PDFをAcrobat Readerを用いて多書体表示させ、さらに印刷まで出来るように しましょう。

以下、奥村先生の

Linux での teTeX,pTeX,pLaTeX2e のインストール

の例の通りにインストールしたと仮定して話を進めます。また、基本的に root権限での作業になると思います。また、みかちゃんフォントのファイル名は mika.ttfに変更しておきます。

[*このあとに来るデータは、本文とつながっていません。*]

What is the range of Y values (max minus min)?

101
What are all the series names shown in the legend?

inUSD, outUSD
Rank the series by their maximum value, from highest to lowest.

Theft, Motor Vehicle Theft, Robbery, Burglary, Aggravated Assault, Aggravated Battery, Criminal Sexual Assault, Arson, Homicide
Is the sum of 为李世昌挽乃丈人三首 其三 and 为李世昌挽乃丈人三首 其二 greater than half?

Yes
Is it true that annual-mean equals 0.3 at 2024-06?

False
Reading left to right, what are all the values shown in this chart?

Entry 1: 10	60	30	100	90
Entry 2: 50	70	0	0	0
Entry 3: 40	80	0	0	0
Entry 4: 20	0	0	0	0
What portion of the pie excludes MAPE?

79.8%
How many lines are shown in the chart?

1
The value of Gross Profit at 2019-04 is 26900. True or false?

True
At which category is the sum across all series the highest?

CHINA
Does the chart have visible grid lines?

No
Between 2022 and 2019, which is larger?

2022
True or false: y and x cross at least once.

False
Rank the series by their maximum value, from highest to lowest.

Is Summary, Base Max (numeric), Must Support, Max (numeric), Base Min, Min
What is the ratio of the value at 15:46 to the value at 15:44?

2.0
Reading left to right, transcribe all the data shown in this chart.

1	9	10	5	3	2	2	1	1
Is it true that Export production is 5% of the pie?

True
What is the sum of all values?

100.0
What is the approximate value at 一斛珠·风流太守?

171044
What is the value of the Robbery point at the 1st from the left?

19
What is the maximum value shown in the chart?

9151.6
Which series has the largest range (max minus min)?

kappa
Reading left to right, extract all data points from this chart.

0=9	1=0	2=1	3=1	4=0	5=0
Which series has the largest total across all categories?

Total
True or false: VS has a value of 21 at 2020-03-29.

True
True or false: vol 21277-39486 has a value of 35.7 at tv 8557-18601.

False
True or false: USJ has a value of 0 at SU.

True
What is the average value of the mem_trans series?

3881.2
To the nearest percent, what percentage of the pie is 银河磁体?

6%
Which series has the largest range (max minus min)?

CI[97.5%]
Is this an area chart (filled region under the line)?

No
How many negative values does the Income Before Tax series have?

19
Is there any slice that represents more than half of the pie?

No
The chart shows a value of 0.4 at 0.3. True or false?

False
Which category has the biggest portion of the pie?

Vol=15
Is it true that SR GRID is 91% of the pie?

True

まず,/usr/local/teTeX/share/texmf/fonts/vf/ptexにcdコマンドで移動し、

makejvf /usr/local/teTeX/share/texmf/fonts/tfm/ptex/mika.tfm psmika.tfm

および

makejvf /usr/local/teTeX/share/texmf/fonts/tfm/ptex/tmika.tfm pstmika.tfm

を実行します.

ここで生じた,mika.vfとtmika.vfはその場所に置きっ放しにし、 psmika.tfmおよびpstmika.tfmを/usr/local/teTeX/share/texmf/fonts/tfm/dvips/ (dvipsフォルダは作成した)に移動させます.

あとは

mktexlsr

を実行し、/usr/local/teTeX/share/texmf/dvipdfm/config/cid-x.map に,

psmika H :0:mika
pstmika V :0:mika

を追加します.TrueTypeフォントはtexmf/web2c/texmf.cnf に

TTFONTS = .;$TEXMF/fonts/truetype//

と書いてある(Linuxディストリビューションによっては違った場所がしていさ れているかも知れないが)のでその場所に置くと良いらしいです。したがって、 /usr/local/teTeX/share/texmf/fonts/truetype/ に任意のTrueTypeフォント (ここでは mika.ttf) をコピーします.(シンボリックリンクを張るのでも良いかもしれませんが、確認 していません。)

以上のように設定すると,Linuxでもdvipdfmxでフォントの埋め込みができま す.コマンドはいつもの通り実行してください。Acrobat Readerなどでうまく表 示・印刷されればOKです。